Выбранный отрывок
────────────────────────────────────────

Сейчас надеждам Запада вряд ли суждено разбиться о то, что происходит в России, потому что их попросту нет. Больше всего политиков и аналитиков там беспокоит, что правовое поле в стране еще сильнее сузится. Думать так есть несколько оснований.

Первое — Конституционный суд, чье решение по обнулению и без того лучше всего описывается фразой "чего изволите", потеряет остатки своей независимости. По новой конституции, президент может не только назначать судей, но и инициировать их увольнение (кстати, КС, как и Верховный, и федеральные суды, теперь не имеет возможности избирать себе председателя и его заместителей — они назначаются по представлению президента). Венецианская комиссия раскритиковала такой подход, подчеркнув, что он сделает КС более уязвимым для политического давления.

Второе (и это тоже вызвало головную боль и поток рекомендаций у "венецианки") — вместо закона 2015 года, позволявшего КС признавать решения международных судов неисполнимыми, если они противоречат основному закону РФ, теперь будет действовать положение, закрепленное в самой конституции. Станет ли Россия, член Совета Европы, и государство, ратифицировавшее Конвенцию о правах человека, выполнять решения Европейского суда по правам человека? В Москве обещают пользоваться заявленным правом только в исключительных случаях. До сей поры такое "вето" вводилось лишь дважды: в деле о присуждении компенсации €1,9 млрд акционерам ЮКОСа и тогда, когда речь шла о праве заключенных голосовать на выборах. Но теперь соблазн прикрыться конституцией будет куда более велик, чем прежде.

Кроме того, неясно, насколько жестко в стране станут подавляться свободы под эгидой борьбы с теми, кто будет умалять "значения подвига народа при защите Оте­чества". Как пишет российский публицист Иван Давыдов, Путин хочет "учредить квазирелигиозный культ войны — с ритуалами, с местами силы и с жестокими наказаниями для еретиков", стремясь "войну, которая 75 лет назад кончилась, превратить в универсальную отмычку для взлома настоящего". За такой идеологический форпост хозяин Кремля будет бороться максимально жестко. Потому что он — последний. Вокруг него, с добавлением других "скреп" в качестве специй, Путин и пытается строить то безъязыкое "большинство", которое, как пишет Андрей Колесников, от него же и "узнало, что у него есть ценности, не совпадающие с мировоззрением Запада. Вчера "глубинный народ" сводился к коллективному Уралвагонзаводу, а сегодня он — народ-богоносец, с хоругвью в одной руке и автоматом Калашникова в другой. А перед ним — надежный щит Родины, священный союз армии, ФСБ, РПЦ и гиперзвукового оружия".

────────────────────────────────────────

Раздел данных
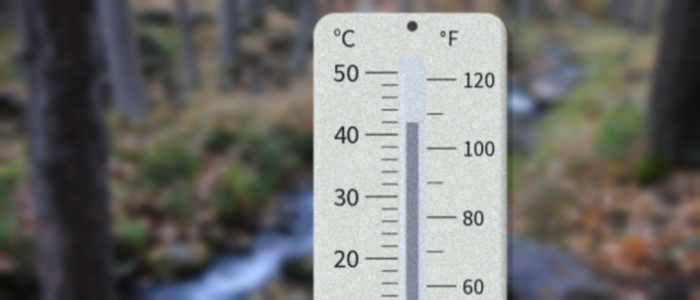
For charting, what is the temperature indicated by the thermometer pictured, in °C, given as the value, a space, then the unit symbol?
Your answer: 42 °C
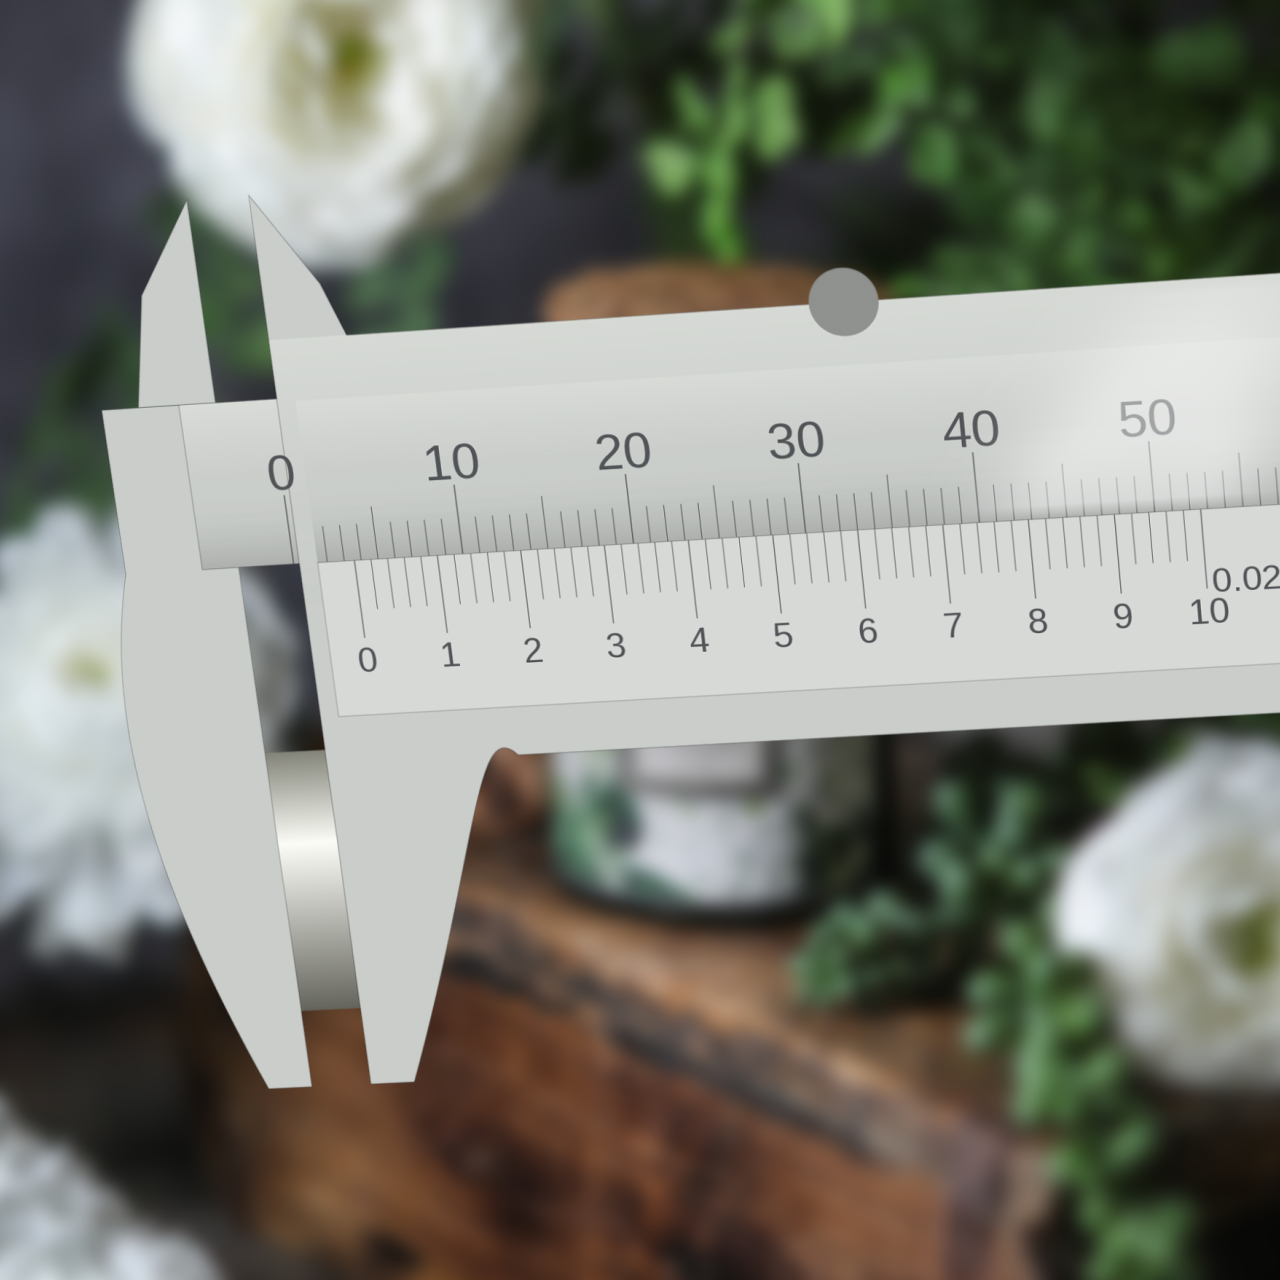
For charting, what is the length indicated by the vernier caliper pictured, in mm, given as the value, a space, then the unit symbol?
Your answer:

────────────────────────────────────────

Суть задания
В каких двух случаях, согласно отрывку о новой конституции России, до сих пор вводилось «вето» на решения международных судов?

Итог упражнения
В деле о присуждении компенсации €1,9 млрд акционерам ЮКОСа и когда речь шла о праве заключенных голосовать на выборах.